Starting at the line that contains "left shoulder: (183, 116)", copy each line through the end of the listing below. Include both ends and output nothing more.
--- Raw data Enclosed Below ---
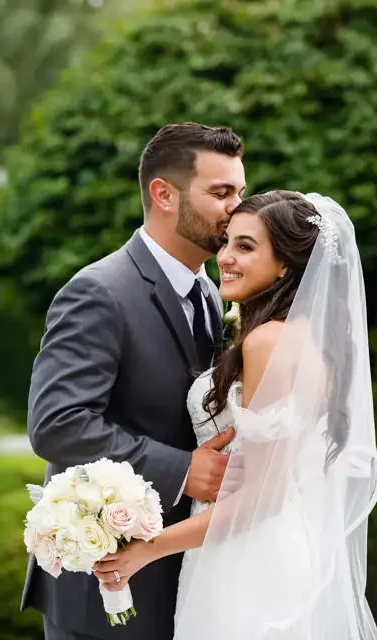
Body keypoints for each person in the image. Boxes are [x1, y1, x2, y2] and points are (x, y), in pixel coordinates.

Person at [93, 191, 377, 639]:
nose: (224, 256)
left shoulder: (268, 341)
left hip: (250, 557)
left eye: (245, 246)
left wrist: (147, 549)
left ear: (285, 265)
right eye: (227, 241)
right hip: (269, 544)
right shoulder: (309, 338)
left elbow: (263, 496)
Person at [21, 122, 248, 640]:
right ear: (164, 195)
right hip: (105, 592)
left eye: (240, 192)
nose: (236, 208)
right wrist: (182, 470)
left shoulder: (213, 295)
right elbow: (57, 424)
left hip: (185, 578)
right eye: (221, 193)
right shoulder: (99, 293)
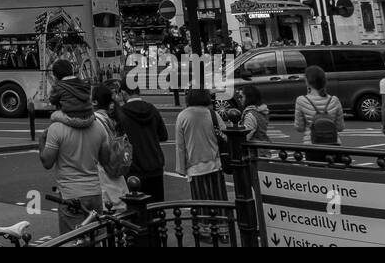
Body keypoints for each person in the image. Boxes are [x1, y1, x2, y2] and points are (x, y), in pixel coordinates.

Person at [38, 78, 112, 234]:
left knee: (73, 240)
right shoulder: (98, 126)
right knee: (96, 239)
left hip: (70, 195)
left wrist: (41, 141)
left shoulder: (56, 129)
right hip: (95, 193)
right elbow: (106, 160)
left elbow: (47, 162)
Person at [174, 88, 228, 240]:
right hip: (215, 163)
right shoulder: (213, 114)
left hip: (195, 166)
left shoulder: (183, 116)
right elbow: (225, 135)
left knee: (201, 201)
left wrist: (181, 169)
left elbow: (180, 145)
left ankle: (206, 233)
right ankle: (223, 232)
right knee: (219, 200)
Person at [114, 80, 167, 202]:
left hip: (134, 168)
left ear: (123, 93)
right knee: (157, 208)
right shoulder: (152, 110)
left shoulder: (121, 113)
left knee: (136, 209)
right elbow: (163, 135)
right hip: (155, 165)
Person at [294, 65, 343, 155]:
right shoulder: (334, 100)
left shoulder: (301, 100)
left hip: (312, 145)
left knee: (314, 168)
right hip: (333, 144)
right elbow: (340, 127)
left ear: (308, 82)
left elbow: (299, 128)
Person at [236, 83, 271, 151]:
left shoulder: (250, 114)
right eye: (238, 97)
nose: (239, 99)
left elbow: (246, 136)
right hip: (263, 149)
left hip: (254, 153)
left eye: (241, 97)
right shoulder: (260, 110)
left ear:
--- End of Enclosed Raw data ---
[Output]:
left shoulder: (183, 116)
right elbow: (225, 135)
left knee: (201, 201)
left wrist: (181, 169)
left elbow: (180, 145)
left ankle: (206, 233)
right ankle: (223, 232)
right knee: (219, 200)
Person at [114, 80, 167, 202]:
left hip: (134, 168)
left ear: (123, 93)
right knee: (157, 208)
right shoulder: (152, 110)
left shoulder: (121, 113)
left knee: (136, 209)
right elbow: (163, 135)
right hip: (155, 165)
Person at [294, 65, 343, 155]:
right shoulder: (334, 100)
left shoulder: (301, 100)
left hip: (312, 145)
left knee: (314, 168)
right hip: (333, 144)
right elbow: (340, 127)
left ear: (308, 82)
left elbow: (299, 128)
Person at [236, 83, 271, 151]:
left shoulder: (250, 114)
right eye: (238, 97)
nose: (239, 99)
left elbow: (246, 136)
right hip: (263, 149)
left hip: (254, 153)
left eye: (241, 97)
right shoulder: (260, 110)
left ear:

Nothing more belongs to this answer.